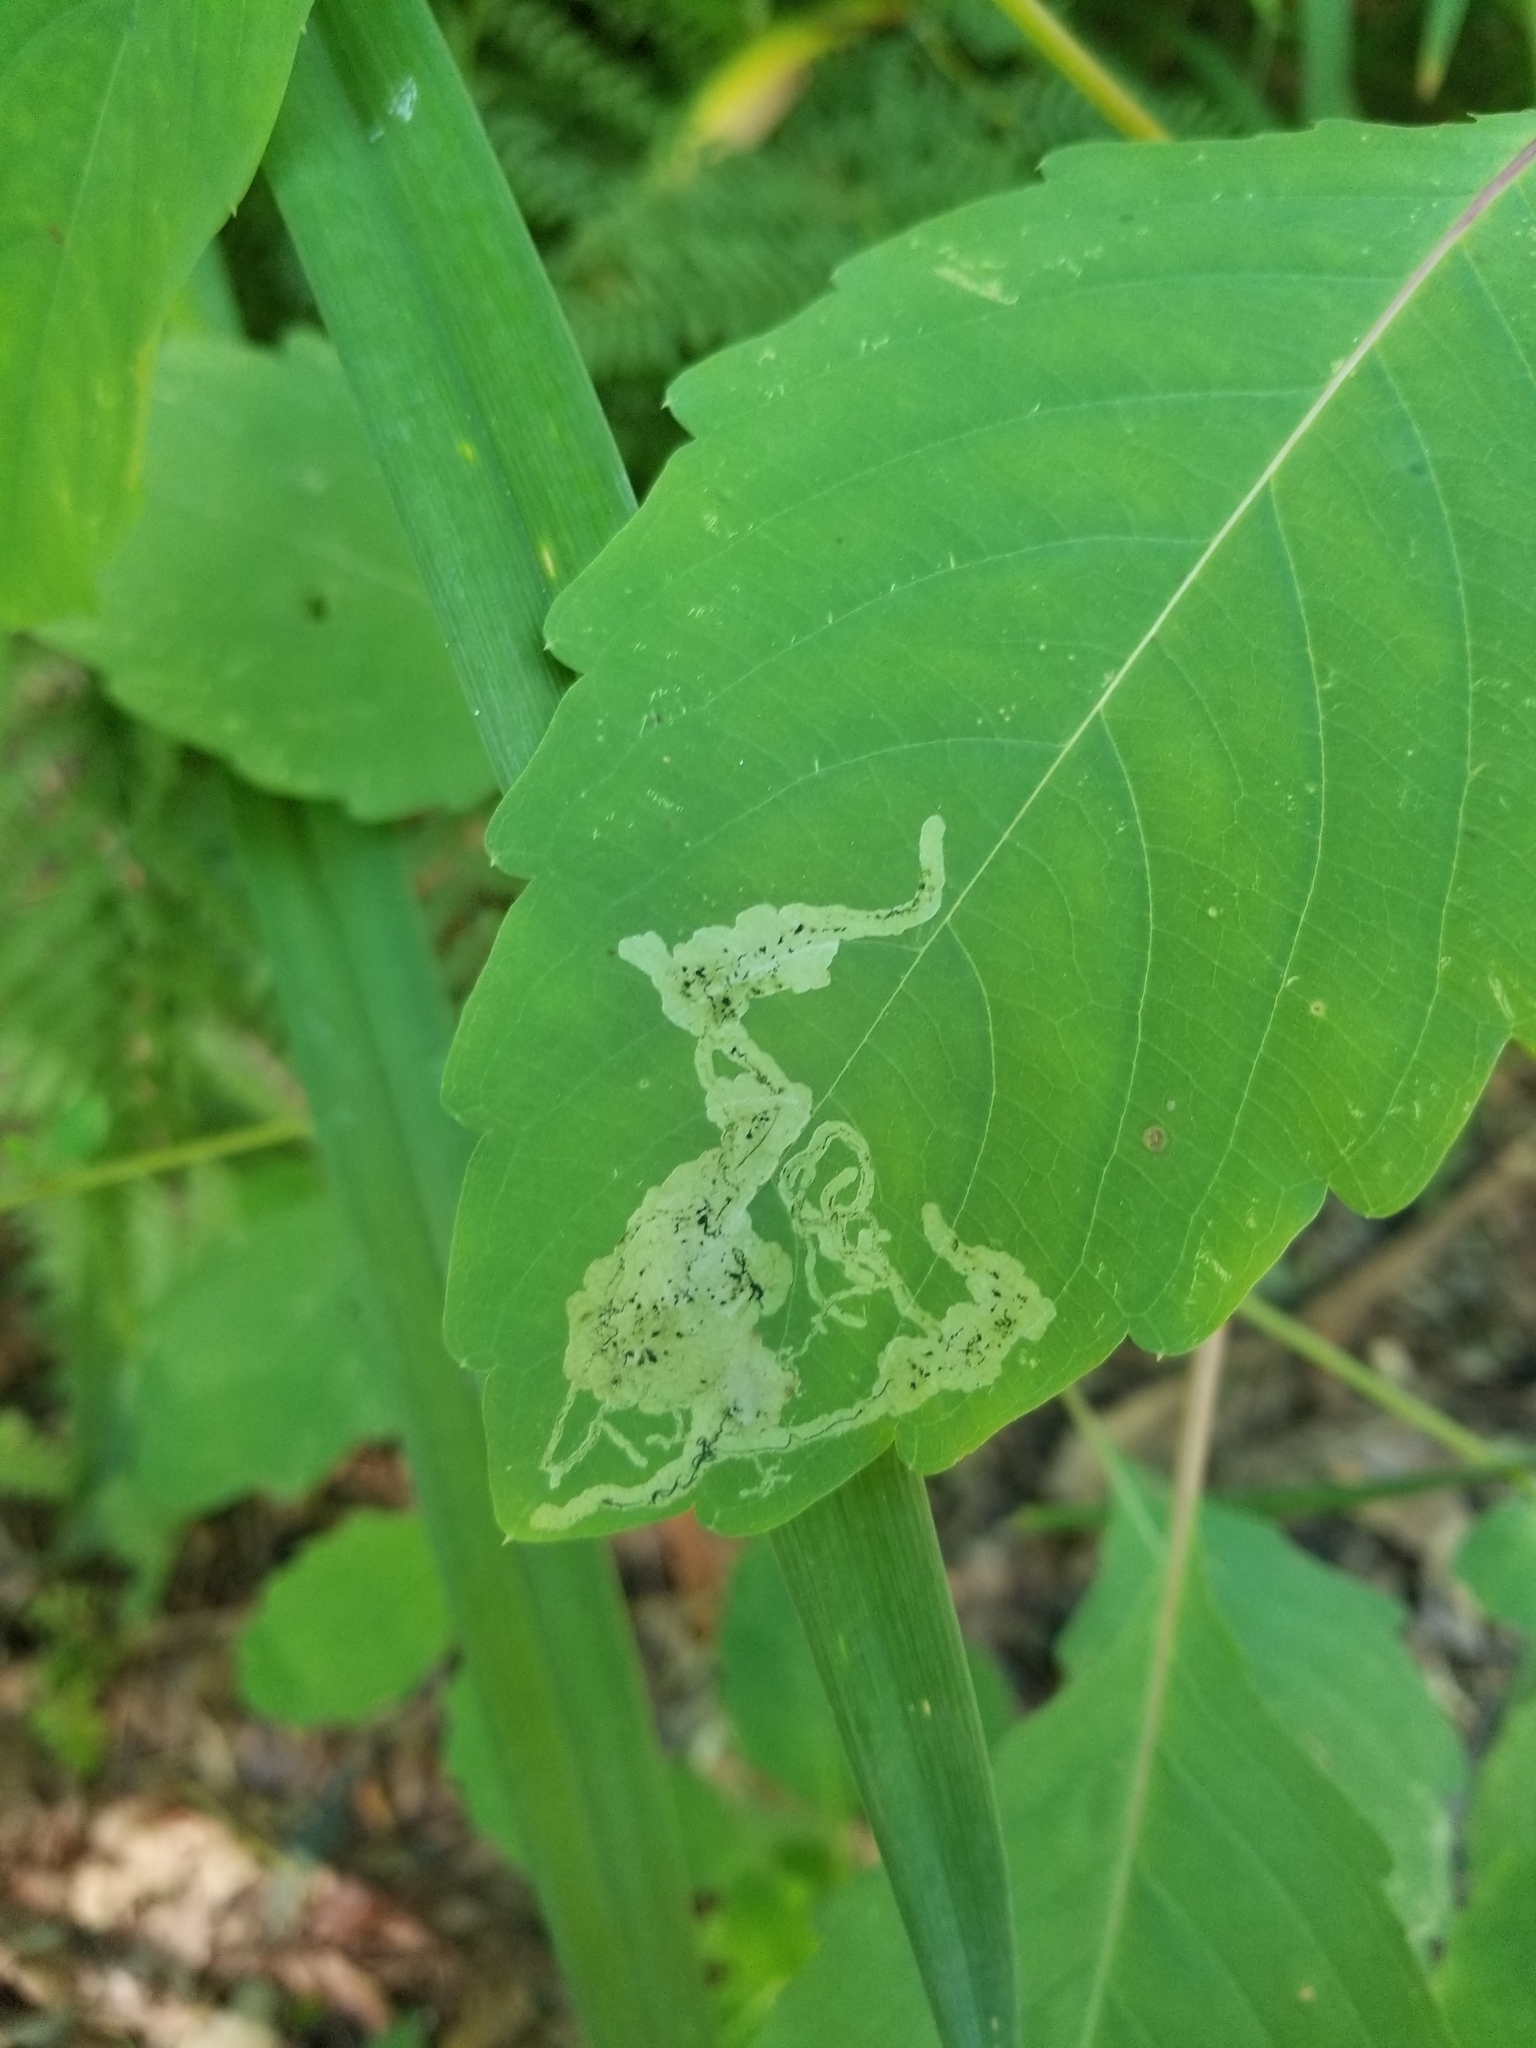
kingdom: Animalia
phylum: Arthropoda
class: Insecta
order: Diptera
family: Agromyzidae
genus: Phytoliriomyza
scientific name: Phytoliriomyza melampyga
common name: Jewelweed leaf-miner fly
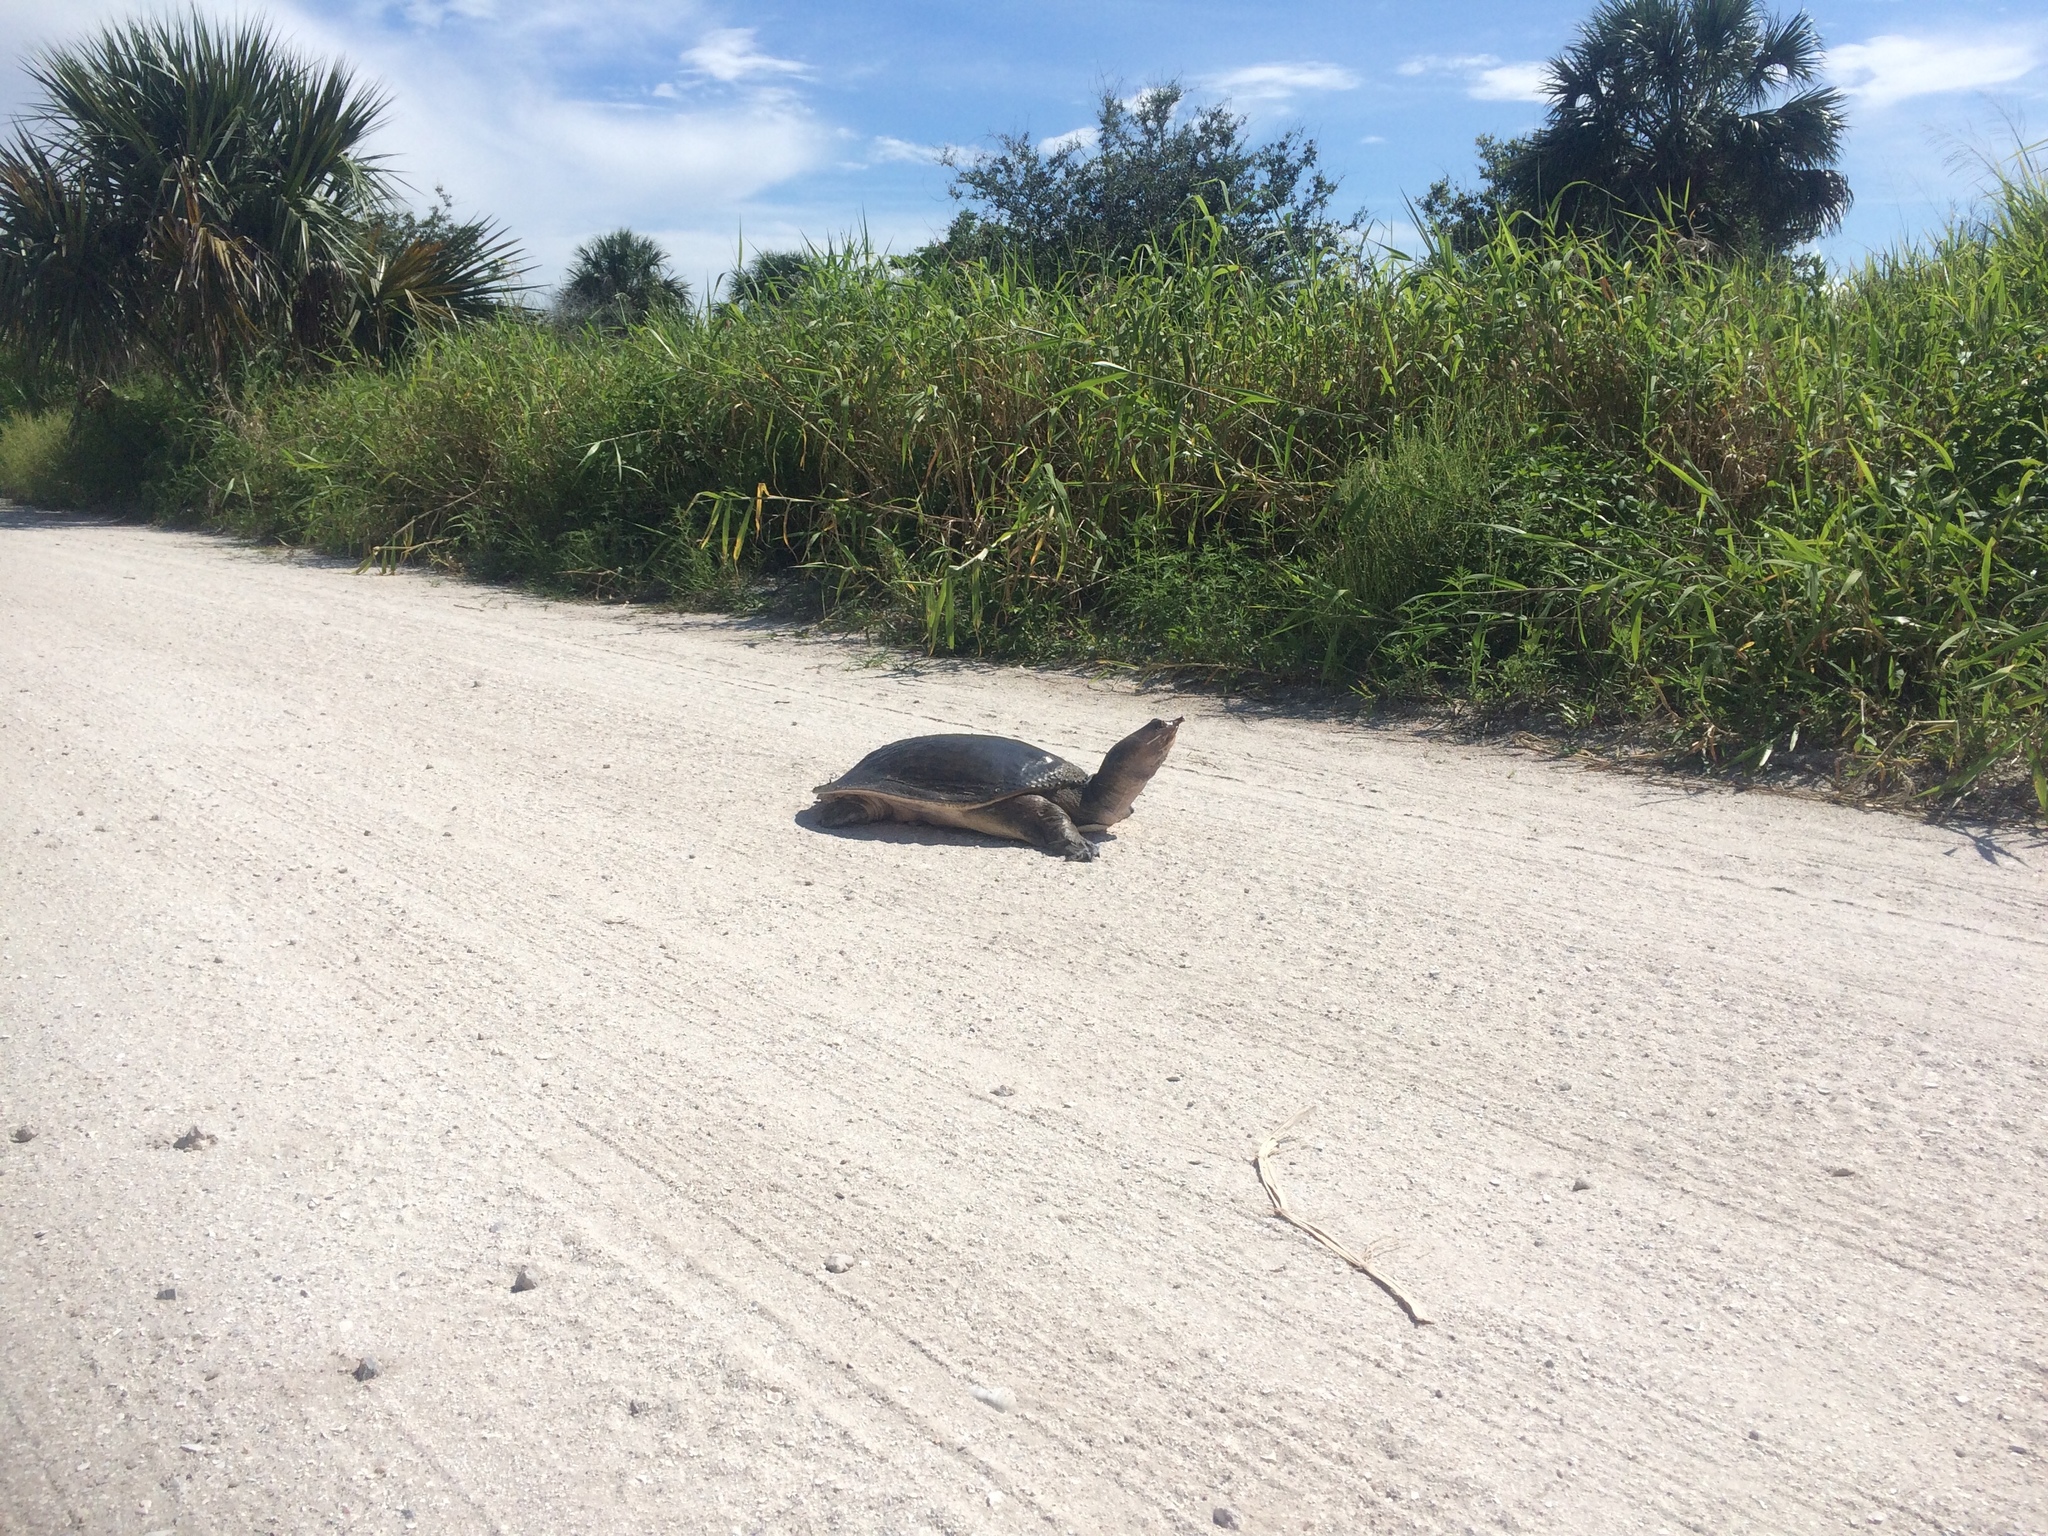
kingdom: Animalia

◆ WHAT YOU SHOULD DO
Rewrite all the lines of the entries above with "scientific name" changed to "Latin name" and everything else left as it is. Leave the pictures out.

◆ SOLVED EXERCISE
kingdom: Animalia
phylum: Arthropoda
class: Insecta
order: Diptera
family: Agromyzidae
genus: Phytoliriomyza
Latin name: Phytoliriomyza melampyga
common name: Jewelweed leaf-miner fly
kingdom: Animalia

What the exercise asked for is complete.